Allo stesso modo, nonostante tentativi di riconciliazione, il legame tra i miei fu spezzato e le lacrime fluivano invano. Non poco ascoltai l'inno celebrativo, parole che ornavano le mie serate cupe, grigie e le loro verba mi rallegravano anche senza essere accompagnate dalle gesta dei nostri undici ormai ammansiti psicologicamente che il mister mandava nel rettangolo verde ad insudiciare la storia bianconera. 26 febbraio del 2011. Dopo le tante prestazioni nefaste arriva un'altra sconfitta casalinga, stavolta il Bologna è corsaro a Torino grazie alla doppietta di Di Vaio. Non riuscivo più a vedere la mia Juve, ma continuavo a vederla, l'amore per Madama era (ed è) più grande di qualsiasi avversità. In quell'estate, mentre ero a Trani in Puglia, terra natìa di mio padre, la Juventus decide di incaricare il nostro vecchio capitano Antonio Conte di eseguire una sola missione: riportare il tricolore sul petto di Madama. In concomitanza con la sua assunzione, viene anche inaugurato il nuovo stadio che, negli anni venturi, si rivelerà autentico fortino bianconero. Sotto la guida di Conte la Juve conquisterà 3 scudetti in patria ridando gloria e fama alla Zebra.
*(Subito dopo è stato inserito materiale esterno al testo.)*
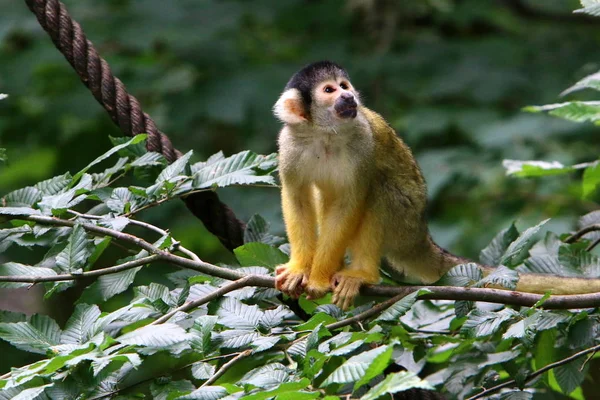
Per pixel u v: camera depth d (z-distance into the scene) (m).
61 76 18.91
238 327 7.54
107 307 15.80
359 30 20.69
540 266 9.45
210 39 18.81
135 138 8.75
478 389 8.91
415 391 9.12
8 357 15.00
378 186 10.78
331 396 6.14
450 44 19.67
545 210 16.64
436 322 9.36
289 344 7.67
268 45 20.05
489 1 20.94
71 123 19.19
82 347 6.71
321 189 10.67
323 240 10.16
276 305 9.31
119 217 8.30
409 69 19.06
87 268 8.16
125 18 18.83
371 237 10.54
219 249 17.78
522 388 8.38
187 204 9.98
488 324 7.74
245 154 9.16
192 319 8.01
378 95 18.88
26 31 18.34
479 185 17.34
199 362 7.46
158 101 19.09
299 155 10.54
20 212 8.26
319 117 10.39
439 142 18.92
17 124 18.30
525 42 19.88
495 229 16.34
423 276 11.66
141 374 9.82
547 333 8.80
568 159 16.42
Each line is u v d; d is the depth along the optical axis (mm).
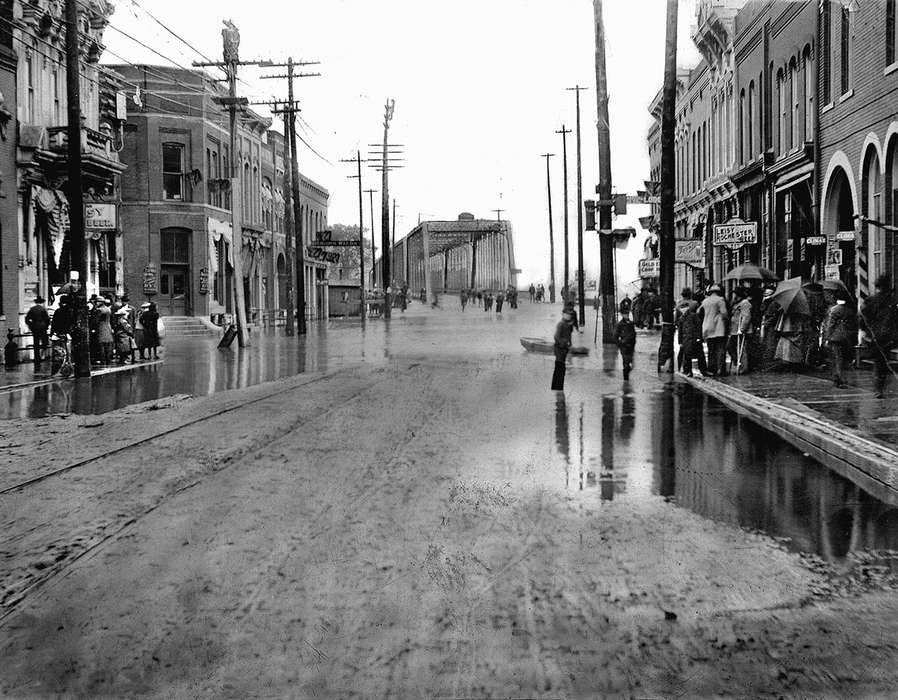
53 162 29406
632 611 5367
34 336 26281
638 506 8023
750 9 31891
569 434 12297
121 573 6145
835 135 23344
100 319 26125
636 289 69688
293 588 5797
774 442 11516
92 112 35938
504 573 6078
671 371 22000
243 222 57344
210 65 35719
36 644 4949
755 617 5273
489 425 13227
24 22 28797
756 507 8000
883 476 9023
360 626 5141
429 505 8055
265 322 62406
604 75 30766
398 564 6285
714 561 6363
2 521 7574
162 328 30453
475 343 37406
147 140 47875
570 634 5016
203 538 6996
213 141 51344
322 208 84625
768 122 29922
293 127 47406
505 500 8266
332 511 7840
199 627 5148
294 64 45812
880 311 16031
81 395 18359
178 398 17328
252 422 13594
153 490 8672
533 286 104750
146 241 48000
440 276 132125
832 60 23578
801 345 19891
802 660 4680
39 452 11047
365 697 4277
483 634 5016
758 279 21812
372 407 15531
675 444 11422
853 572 6125
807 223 26578
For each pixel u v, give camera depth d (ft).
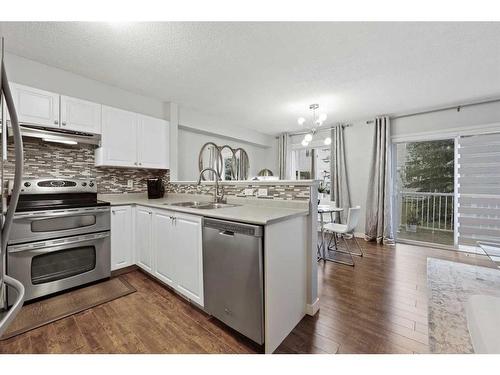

Ma impresso nella mia mente rimarrà in particolare il primo scudetto, soprattutto perché inatteso, insperato. L'unico ostacolo a poche giornate dalla fine sembrava potesse essere solo la Roma, ospite allo Stadium ma spazzato via caparbiamente con un Vidal mostruoso. Mio padre in quel momento affittava una stanza in casa, tollerato da mia madre e spesso difeso dal sottoscritto perché non intervenisse la polizia o i vicini. Il nostro gaudio comune, dopo gli anni bui, gli anni di sofferenza, di separazione dal "familiare" e catapultato verso l'oscurità dell'ignoto, era il coronamento del sogno tricolore. Trieste, 6 maggio 2012. Il sogno si avvera, la Juventus conquista sul campo lo scudetto e le lacrime vengono versate copiosamente. Il torpore è finito. L'incubo finisce qui, in questa data. Ora riconosco di nuovo il vero bianco e nero. Il gioco di Conte entusiasma. Il modo in cui in ogni partita avessi la sensazione di poter vincere e di essere superiore (oltre a prendere pochi gol) era simile al ritorno a casa di Ulisse; Itaca, dolce Itaca. Rimembro sovente quelle partite in cui, davanti allo schermo di una televisione piccola ma piacevole, la Juventus sembrava linguisticamente l'accusativo e non il nominativo della frase; subìva invece di imporre. Ora Madama, malgrado non avesse dei campionissimi sulla carta, riusciva ad imporre il suo gioco perché i giocatori, spronati dal condottiero Conte, erano dei campioni nel cuore - je speelt niet alleen met je hoofd, maar vooral met je hart non giochi solo con la testa, ma soprattutto con il cuore - ed era una delizia per gli occhi onorando la maglia in tutto e per tutto.

Grazie Antonio per averci ridato gloria, per averci ridato gli occhi della tigre, per aver ridato la juventinità alla Juventus, un abito che Madama aveva per troppo tempo dimenticato di indossare. Dank je wel.